**ASSIGNED TASK 1**
In the article on Corbett's energy policies, what did the newspaper report the administration is forbidding state executive agencies from doing?
**ASSIGNED TASK 2**
Print the article on Corbett's energy policies starting with "Pennsylvania Gov. Corbett" and going on through "and conservation programs.".

··· TEXT UNDER STUDY

Pennsylvania Gov. Corbett defends changes to renewable energy programs, staffing after criticism that his administration is crippling renewable efforts in favor of shale gas industry
August 18, 2011
The Corbett administration on Monday defended its policies on renewable energy and conservation, and said it is not putting aside those efforts in favor of Pennsylvania's booming natural gas industry.
The administration made the statements in response to a Pittsburgh Post-Gazette story that said the administration is stripping employees from renewable energy and conservation programs.
The newspaper also reported that the administration is forbidding state executive agencies from signing clean-energy contracts.
The programs were emphasized by previous governors, but the Corbett administration says the changes are merely part of the new approach by Gov. Tom Corbett's energy executive, Patrick Henderson, it said.

······
··· DATA FOR ANALYSIS

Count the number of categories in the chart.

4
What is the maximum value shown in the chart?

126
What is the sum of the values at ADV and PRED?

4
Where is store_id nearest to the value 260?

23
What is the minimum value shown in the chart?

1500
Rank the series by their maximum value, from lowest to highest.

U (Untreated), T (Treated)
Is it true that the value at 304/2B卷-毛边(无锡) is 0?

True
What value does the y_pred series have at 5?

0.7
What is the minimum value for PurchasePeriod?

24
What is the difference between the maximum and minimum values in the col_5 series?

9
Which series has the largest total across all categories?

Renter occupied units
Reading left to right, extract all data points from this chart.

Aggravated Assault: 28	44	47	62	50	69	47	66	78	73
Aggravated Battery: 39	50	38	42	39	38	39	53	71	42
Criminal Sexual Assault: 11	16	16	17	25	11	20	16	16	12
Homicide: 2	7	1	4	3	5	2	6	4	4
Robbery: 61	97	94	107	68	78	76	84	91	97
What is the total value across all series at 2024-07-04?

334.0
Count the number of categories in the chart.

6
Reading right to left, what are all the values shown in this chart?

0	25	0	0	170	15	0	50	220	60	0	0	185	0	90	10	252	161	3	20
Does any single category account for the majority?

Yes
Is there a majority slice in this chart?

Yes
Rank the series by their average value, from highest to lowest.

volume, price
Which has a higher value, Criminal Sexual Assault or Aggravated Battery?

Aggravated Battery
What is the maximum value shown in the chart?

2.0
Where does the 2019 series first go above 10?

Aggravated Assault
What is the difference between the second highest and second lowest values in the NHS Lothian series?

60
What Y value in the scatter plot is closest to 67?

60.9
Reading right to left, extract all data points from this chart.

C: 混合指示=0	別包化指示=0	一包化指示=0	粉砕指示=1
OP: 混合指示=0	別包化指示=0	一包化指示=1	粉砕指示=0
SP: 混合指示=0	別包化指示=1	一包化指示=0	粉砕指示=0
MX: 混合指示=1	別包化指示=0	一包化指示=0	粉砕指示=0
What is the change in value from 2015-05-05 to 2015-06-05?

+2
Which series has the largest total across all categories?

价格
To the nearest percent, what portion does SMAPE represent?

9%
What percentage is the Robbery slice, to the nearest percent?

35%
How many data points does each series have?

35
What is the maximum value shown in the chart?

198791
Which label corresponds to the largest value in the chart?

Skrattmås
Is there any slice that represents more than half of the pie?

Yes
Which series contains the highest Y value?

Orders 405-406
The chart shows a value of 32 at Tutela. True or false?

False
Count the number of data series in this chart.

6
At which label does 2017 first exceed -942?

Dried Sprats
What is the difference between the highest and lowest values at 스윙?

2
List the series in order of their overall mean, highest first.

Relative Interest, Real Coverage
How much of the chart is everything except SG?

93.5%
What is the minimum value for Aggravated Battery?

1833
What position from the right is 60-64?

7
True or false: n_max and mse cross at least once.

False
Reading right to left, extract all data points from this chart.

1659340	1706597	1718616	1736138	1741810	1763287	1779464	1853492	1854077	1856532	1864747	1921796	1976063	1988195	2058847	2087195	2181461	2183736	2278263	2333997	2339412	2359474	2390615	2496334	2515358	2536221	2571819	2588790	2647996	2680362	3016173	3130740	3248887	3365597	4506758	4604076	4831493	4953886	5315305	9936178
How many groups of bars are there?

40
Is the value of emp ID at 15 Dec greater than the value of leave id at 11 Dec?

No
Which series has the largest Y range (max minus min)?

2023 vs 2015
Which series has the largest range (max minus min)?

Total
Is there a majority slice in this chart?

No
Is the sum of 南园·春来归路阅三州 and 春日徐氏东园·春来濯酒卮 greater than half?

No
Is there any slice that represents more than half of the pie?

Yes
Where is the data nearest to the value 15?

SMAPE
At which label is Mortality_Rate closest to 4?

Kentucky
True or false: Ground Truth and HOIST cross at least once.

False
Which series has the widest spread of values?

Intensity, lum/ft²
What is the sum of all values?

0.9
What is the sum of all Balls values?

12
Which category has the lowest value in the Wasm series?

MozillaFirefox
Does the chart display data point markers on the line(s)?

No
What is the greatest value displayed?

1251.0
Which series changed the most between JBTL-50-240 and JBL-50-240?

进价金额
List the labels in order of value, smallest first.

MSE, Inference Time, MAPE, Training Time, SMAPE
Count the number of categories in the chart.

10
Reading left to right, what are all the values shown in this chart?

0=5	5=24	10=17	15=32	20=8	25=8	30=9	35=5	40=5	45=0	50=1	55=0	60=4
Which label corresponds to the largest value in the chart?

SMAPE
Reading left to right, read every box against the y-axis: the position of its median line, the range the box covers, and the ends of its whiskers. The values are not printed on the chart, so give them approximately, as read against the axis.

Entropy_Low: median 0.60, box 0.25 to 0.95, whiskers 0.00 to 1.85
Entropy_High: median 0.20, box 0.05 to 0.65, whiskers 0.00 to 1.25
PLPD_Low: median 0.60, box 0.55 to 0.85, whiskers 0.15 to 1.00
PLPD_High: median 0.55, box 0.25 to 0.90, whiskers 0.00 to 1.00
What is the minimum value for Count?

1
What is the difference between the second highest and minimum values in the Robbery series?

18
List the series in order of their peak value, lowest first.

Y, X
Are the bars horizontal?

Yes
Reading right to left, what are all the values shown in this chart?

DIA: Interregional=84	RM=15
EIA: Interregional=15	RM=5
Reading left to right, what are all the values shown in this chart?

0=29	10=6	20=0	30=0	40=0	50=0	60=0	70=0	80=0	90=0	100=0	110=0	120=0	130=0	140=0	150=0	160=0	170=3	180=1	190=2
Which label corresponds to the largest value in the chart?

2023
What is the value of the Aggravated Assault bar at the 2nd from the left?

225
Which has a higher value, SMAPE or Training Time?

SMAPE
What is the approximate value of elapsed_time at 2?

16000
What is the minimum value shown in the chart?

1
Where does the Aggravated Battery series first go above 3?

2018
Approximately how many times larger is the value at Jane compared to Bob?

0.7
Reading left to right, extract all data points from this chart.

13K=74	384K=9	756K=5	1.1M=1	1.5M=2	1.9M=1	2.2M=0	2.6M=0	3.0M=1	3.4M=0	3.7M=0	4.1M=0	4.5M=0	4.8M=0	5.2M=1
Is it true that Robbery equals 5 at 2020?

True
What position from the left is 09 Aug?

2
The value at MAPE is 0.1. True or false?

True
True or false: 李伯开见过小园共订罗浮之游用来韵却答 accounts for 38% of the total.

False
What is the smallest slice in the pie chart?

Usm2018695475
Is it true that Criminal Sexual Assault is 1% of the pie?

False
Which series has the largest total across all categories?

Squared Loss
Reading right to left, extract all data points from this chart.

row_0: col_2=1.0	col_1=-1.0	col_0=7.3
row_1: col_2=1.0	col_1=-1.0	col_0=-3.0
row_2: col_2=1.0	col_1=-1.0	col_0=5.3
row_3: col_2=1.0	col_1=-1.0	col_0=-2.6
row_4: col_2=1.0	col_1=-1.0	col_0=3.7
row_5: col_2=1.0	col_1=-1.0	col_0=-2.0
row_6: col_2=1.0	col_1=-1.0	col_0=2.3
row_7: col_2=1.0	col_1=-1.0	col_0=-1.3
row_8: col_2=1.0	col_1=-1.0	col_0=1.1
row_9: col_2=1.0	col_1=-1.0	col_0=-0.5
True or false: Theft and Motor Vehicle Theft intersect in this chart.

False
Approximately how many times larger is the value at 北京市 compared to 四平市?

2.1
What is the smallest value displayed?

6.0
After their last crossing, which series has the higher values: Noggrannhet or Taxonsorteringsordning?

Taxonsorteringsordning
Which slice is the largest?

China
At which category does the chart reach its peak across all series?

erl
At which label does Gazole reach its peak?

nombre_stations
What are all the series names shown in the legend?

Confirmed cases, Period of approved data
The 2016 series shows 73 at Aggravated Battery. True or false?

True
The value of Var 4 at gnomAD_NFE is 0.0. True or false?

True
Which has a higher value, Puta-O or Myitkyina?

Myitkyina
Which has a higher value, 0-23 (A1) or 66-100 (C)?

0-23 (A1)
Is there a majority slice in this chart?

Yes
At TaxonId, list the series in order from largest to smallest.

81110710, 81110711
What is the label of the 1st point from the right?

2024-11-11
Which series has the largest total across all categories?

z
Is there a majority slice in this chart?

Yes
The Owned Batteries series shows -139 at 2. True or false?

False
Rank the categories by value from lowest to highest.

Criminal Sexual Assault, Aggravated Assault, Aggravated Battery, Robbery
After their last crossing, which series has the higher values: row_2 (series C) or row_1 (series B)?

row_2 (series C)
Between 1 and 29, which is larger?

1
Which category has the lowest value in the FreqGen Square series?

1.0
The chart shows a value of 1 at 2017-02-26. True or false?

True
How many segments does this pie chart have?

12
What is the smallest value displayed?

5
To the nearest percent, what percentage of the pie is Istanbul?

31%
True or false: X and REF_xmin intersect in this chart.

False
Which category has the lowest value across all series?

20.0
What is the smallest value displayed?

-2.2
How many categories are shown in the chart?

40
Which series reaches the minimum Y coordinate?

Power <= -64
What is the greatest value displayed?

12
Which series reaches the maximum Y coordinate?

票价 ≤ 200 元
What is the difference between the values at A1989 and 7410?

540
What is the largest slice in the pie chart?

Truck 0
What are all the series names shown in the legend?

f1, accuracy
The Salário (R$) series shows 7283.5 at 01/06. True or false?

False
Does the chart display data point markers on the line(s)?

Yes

······

**EXPECTED ANSWER 1**
Signing clean-energy contracts.

**EXPECTED ANSWER 2**
Pennsylvania Gov. Corbett defends changes to renewable energy programs, staffing after criticism that his administration is crippling renewable efforts in favor of shale gas industry
August 18, 2011
The Corbett administration on Monday defended its policies on renewable energy and conservation, and said it is not putting aside those efforts in favor of Pennsylvania's booming natural gas industry.
The administration made the statements in response to a Pittsburgh Post-Gazette story that said the administration is stripping employees from renewable energy and conservation programs.